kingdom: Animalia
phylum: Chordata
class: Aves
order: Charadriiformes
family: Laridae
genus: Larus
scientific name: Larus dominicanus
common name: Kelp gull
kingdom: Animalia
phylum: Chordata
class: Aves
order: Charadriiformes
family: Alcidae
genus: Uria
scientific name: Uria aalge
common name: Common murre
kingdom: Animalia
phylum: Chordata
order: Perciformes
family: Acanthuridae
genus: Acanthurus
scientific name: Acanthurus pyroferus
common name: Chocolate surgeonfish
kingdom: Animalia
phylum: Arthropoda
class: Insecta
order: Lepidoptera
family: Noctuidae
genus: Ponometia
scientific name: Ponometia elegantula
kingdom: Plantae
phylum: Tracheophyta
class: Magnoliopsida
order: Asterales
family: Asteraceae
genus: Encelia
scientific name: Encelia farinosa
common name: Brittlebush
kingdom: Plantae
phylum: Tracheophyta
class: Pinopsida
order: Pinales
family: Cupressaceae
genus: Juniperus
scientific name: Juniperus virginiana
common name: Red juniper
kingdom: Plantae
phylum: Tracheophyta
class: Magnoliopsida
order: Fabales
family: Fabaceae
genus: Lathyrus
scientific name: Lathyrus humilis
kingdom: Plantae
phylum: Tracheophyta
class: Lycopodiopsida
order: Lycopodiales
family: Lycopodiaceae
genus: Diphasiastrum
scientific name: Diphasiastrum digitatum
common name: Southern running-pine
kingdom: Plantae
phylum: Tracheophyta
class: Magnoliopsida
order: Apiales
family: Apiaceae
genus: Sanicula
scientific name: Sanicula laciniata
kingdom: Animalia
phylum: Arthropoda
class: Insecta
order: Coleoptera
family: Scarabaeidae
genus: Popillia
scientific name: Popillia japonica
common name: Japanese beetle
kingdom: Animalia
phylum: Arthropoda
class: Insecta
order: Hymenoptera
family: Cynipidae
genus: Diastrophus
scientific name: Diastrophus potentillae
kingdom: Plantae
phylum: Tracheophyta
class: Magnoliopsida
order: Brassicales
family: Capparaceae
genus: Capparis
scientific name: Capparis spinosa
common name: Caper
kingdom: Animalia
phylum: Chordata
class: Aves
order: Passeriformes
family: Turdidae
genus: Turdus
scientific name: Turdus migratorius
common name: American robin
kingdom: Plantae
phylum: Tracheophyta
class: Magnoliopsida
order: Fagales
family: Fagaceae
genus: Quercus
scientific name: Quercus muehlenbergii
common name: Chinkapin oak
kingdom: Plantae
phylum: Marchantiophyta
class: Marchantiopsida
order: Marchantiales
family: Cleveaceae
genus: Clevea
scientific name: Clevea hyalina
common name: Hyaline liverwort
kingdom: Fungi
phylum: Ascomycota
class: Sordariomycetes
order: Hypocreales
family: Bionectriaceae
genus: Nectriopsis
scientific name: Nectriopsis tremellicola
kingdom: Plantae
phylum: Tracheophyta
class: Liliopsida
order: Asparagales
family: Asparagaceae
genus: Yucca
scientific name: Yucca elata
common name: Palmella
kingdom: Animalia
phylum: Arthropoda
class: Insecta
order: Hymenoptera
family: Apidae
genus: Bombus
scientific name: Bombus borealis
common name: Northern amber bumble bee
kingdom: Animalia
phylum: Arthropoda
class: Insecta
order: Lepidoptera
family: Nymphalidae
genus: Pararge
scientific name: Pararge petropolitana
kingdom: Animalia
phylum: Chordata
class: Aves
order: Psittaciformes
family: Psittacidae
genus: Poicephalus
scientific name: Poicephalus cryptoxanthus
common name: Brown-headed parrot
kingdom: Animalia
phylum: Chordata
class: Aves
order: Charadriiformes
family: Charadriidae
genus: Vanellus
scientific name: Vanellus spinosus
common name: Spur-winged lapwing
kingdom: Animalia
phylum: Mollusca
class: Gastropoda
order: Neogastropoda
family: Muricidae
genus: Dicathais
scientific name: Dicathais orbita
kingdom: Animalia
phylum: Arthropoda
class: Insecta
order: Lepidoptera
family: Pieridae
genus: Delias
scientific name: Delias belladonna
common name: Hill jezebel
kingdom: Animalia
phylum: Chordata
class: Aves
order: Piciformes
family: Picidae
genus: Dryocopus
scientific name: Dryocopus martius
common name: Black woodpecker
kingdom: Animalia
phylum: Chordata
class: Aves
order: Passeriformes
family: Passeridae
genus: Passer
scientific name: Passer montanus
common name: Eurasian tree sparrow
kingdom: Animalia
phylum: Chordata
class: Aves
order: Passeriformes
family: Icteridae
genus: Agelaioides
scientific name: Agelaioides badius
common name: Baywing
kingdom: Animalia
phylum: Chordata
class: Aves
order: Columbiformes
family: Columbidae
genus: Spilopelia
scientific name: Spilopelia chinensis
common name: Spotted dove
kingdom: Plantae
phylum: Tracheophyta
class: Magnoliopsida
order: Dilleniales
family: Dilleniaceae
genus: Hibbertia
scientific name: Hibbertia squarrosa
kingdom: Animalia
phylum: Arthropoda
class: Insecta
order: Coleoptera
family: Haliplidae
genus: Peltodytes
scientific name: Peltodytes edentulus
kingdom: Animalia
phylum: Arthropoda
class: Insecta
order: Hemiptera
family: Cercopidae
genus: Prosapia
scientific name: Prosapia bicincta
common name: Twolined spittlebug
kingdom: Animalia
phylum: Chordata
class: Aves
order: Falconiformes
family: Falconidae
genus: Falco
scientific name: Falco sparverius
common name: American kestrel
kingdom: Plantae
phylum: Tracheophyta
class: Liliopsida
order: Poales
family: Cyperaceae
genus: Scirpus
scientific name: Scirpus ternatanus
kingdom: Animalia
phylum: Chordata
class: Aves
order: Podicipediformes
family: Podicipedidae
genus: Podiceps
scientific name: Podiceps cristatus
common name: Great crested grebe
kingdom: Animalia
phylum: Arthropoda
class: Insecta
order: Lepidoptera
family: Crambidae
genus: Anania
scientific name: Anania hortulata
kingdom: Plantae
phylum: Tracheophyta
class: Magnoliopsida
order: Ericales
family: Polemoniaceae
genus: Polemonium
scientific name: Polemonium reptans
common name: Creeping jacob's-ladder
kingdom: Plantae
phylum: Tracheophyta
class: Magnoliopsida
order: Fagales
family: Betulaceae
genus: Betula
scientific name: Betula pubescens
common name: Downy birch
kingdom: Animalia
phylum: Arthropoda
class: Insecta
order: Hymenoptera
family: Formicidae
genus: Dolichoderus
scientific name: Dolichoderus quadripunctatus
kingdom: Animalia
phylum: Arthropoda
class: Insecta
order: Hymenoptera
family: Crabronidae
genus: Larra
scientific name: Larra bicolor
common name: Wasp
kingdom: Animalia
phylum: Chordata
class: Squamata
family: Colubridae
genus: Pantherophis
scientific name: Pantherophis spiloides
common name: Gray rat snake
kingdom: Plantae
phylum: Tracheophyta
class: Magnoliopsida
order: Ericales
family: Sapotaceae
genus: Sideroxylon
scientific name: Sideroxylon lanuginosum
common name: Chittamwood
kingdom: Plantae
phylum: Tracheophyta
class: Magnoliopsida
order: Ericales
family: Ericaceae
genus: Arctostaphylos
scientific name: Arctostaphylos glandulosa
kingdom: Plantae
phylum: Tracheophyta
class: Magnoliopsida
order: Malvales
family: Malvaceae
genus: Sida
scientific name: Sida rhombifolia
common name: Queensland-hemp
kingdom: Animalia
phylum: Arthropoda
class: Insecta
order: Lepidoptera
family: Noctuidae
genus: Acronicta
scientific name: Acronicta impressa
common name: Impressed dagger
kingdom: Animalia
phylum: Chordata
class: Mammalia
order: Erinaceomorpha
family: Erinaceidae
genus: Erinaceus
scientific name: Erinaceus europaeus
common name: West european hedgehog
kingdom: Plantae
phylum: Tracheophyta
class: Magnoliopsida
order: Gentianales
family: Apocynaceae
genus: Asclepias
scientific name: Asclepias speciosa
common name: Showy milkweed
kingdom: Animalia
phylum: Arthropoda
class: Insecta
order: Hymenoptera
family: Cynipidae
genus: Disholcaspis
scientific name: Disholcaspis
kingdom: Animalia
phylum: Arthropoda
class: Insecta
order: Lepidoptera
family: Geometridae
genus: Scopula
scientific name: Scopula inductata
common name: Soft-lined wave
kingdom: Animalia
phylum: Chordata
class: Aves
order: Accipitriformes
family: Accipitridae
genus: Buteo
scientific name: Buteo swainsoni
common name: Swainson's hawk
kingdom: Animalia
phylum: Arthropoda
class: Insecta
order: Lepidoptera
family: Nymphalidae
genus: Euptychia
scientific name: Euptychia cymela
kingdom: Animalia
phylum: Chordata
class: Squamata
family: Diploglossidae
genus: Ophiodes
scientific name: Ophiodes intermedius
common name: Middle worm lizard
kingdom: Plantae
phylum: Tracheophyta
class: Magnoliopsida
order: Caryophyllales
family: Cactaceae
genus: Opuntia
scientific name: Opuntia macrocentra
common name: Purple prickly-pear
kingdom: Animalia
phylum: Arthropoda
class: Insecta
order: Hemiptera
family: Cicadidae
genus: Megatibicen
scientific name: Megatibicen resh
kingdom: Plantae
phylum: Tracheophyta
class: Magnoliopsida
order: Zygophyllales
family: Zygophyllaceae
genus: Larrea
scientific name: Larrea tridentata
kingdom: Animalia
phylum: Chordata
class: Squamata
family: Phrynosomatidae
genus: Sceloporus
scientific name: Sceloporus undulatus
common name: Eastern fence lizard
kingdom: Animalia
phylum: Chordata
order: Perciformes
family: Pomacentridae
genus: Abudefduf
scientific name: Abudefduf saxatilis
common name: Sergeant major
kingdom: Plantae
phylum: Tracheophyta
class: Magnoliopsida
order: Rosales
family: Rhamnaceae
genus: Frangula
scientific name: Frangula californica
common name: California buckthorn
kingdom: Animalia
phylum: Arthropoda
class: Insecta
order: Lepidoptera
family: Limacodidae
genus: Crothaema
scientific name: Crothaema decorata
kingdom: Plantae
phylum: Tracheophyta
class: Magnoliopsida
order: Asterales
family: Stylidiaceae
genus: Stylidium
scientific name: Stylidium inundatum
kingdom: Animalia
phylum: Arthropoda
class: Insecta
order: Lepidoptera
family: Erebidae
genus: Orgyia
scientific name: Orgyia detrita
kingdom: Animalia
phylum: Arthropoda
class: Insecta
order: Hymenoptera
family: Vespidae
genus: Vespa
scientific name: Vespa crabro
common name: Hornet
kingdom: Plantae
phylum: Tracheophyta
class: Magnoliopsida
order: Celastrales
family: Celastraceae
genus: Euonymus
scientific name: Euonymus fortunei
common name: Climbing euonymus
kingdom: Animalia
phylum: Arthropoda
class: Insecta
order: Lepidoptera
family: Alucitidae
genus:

◇ ◇ ◇ ◇

▸ **YOUR GOAL**
Switch every "common name" to "vernacular name" in everything from the start of the listing down to the line containing "genus: Sanicula", both included. Give those lines again with nothing else changed.

▸ **EXERCISE RESULT**
kingdom: Animalia
phylum: Chordata
class: Aves
order: Charadriiformes
family: Laridae
genus: Larus
scientific name: Larus dominicanus
vernacular name: Kelp gull
kingdom: Animalia
phylum: Chordata
class: Aves
order: Charadriiformes
family: Alcidae
genus: Uria
scientific name: Uria aalge
vernacular name: Common murre
kingdom: Animalia
phylum: Chordata
order: Perciformes
family: Acanthuridae
genus: Acanthurus
scientific name: Acanthurus pyroferus
vernacular name: Chocolate surgeonfish
kingdom: Animalia
phylum: Arthropoda
class: Insecta
order: Lepidoptera
family: Noctuidae
genus: Ponometia
scientific name: Ponometia elegantula
kingdom: Plantae
phylum: Tracheophyta
class: Magnoliopsida
order: Asterales
family: Asteraceae
genus: Encelia
scientific name: Encelia farinosa
vernacular name: Brittlebush
kingdom: Plantae
phylum: Tracheophyta
class: Pinopsida
order: Pinales
family: Cupressaceae
genus: Juniperus
scientific name: Juniperus virginiana
vernacular name: Red juniper
kingdom: Plantae
phylum: Tracheophyta
class: Magnoliopsida
order: Fabales
family: Fabaceae
genus: Lathyrus
scientific name: Lathyrus humilis
kingdom: Plantae
phylum: Tracheophyta
class: Lycopodiopsida
order: Lycopodiales
family: Lycopodiaceae
genus: Diphasiastrum
scientific name: Diphasiastrum digitatum
vernacular name: Southern running-pine
kingdom: Plantae
phylum: Tracheophyta
class: Magnoliopsida
order: Apiales
family: Apiaceae
genus: Sanicula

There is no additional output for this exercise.